Couldn't help but think it would be epic if it went the other way - you throw files into a folder, it's set as read-only and then share that as a torrent.
Here's a similar idea for block devices:

It lets you create a block device (/dev/nbd0) backed by a torrent. Blocks are fetched in the background, or on demand (by prioritizing blocks according to recent read requests).

In practice it works - you can even boot a VM from it - but it's quite slow unless you have lots of seeds. There's a danger, particularly with VMs, that you can hit time outs waiting for a block to be read, unless you adjust some guest kernel parameters.

There are some bootable examples in that page if you want to try it.

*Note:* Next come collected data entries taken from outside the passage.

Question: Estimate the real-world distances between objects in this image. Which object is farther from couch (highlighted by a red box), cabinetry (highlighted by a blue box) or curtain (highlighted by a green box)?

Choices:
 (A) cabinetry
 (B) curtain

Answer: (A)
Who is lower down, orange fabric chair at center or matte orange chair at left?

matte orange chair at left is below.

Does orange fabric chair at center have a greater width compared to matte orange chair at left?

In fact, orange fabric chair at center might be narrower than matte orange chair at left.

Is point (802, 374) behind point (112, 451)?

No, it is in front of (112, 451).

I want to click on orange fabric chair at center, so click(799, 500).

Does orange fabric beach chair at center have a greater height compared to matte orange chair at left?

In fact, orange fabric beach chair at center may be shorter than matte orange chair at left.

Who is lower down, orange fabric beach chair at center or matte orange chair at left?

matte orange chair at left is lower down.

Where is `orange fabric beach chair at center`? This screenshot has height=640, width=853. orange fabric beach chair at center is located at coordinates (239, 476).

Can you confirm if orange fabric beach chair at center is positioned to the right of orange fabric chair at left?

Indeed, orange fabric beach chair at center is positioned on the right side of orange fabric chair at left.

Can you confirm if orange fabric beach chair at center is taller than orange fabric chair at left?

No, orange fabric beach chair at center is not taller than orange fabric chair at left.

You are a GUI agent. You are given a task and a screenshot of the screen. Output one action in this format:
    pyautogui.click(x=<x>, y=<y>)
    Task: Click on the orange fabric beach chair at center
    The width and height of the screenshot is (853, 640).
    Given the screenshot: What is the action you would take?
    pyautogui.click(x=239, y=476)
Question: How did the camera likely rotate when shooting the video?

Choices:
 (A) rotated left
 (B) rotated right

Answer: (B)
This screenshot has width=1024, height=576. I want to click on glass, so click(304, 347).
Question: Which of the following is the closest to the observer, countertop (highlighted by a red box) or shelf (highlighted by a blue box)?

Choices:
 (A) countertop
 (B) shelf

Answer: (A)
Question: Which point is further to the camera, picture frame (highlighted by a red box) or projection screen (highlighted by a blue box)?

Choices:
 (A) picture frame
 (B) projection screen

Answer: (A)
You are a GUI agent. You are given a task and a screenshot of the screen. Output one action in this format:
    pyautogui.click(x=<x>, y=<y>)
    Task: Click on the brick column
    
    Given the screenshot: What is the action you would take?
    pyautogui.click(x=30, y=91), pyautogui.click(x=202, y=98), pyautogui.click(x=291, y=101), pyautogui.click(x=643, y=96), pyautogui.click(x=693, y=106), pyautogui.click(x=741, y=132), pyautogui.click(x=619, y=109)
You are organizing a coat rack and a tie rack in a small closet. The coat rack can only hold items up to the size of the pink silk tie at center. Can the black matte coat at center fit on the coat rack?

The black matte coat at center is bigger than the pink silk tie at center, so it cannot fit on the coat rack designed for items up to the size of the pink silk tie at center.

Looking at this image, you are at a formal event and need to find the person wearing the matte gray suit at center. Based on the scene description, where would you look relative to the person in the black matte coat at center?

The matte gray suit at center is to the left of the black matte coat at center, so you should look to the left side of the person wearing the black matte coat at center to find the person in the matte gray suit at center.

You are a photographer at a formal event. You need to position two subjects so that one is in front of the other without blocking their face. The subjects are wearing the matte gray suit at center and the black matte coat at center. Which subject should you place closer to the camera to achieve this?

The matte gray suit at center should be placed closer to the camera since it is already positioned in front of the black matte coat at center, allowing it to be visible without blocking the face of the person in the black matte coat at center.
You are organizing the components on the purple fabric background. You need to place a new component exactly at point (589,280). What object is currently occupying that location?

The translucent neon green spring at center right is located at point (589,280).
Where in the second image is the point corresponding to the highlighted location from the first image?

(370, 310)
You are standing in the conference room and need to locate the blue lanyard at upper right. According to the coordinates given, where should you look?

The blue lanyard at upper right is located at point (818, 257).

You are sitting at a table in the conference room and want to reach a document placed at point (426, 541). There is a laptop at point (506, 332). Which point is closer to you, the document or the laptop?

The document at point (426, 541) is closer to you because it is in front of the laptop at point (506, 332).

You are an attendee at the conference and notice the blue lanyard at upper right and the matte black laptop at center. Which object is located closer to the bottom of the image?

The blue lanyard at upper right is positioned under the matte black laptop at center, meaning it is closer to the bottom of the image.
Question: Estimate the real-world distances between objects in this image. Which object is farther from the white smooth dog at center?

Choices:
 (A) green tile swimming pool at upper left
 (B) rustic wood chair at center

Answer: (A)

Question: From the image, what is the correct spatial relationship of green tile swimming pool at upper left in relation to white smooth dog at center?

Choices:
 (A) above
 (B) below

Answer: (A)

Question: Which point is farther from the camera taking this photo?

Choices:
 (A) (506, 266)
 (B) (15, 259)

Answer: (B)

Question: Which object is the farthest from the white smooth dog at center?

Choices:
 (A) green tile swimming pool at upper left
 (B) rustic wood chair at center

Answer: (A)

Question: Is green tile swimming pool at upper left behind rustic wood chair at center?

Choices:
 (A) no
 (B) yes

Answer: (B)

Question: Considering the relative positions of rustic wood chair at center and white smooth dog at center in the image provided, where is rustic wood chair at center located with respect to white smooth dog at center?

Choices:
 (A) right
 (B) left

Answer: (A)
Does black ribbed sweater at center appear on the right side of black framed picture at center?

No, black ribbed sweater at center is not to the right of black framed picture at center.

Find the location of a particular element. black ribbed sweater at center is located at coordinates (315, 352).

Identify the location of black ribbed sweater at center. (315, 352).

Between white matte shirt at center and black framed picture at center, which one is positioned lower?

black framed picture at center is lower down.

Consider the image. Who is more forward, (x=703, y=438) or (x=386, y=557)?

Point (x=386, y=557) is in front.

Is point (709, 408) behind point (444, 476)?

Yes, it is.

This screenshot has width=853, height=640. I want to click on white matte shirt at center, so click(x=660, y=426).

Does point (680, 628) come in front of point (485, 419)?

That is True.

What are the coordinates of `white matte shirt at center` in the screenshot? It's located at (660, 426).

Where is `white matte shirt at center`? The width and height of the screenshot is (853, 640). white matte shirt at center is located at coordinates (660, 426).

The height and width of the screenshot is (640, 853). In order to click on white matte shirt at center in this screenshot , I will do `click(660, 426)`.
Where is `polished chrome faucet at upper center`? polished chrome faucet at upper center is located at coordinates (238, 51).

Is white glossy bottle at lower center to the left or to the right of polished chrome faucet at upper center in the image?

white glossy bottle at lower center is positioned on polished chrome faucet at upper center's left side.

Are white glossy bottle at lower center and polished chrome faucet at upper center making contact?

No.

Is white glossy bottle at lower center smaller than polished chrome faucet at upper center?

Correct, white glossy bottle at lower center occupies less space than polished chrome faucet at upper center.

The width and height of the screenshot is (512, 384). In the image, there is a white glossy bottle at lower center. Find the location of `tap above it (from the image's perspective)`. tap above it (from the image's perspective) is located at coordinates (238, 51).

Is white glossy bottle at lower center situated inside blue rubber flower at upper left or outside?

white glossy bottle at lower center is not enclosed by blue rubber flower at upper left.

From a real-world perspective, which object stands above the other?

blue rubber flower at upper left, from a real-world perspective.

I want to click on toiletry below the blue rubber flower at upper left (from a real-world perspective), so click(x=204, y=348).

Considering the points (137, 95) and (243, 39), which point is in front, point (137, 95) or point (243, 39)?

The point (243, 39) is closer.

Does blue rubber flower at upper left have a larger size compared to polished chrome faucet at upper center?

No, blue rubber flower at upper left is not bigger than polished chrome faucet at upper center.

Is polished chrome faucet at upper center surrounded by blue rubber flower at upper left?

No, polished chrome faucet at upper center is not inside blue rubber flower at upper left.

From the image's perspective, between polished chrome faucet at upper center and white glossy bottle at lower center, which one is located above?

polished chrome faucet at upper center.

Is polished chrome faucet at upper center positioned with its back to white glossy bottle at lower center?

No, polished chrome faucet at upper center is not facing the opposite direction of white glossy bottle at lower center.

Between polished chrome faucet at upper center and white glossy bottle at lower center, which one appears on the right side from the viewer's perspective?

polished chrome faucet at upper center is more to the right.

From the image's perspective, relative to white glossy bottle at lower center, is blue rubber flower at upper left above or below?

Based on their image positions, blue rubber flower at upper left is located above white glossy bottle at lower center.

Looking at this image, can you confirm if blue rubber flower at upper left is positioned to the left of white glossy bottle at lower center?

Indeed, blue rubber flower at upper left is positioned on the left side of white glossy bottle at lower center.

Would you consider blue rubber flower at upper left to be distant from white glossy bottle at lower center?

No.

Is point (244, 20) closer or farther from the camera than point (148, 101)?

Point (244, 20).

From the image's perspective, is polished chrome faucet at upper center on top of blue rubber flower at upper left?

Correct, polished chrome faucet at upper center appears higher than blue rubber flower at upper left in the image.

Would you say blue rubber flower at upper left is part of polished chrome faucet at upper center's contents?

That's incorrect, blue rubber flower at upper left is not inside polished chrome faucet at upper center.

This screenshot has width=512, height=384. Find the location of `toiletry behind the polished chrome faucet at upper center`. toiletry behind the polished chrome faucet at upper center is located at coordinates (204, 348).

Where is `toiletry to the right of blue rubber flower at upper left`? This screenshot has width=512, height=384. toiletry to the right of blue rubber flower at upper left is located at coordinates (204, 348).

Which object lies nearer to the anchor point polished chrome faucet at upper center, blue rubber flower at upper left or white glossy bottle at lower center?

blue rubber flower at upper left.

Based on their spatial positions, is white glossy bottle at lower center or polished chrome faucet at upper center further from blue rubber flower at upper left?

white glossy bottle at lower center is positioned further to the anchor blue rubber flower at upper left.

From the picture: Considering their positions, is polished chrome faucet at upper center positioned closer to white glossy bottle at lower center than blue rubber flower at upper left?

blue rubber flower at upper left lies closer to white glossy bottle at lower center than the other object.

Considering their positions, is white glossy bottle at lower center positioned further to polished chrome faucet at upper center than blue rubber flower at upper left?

I've thought about using this for my media server in the past, but in the end I ran into to many issues trying to automate it. Then there's all the normal issues, slow downloads can wreck havoc on some programs expecting the whole thing to be there and I couldn't move files around without breaking connections. It was interesting to mess with, but in the end I just decided it would be a fun challenge to write my own in zig so I could have something "easy" to hack on in the future.
Cool concept. I assume that it seeds if and while the files are present on your device? Tried to read the manpage but unformatted manpage markdown on a phone was too difficult to read.
I did something similar some years ago,

I had no idea what I was doing, most of the hard work IS done by the torrent-stream node package

For a long time I've been thinking there should be a P2P alternative to the snap package store. This looks like it's already got 90% of the work on the technical side to implement it.
No security at all?
so is this like a Dropbox alternative using the bittorrent protocol?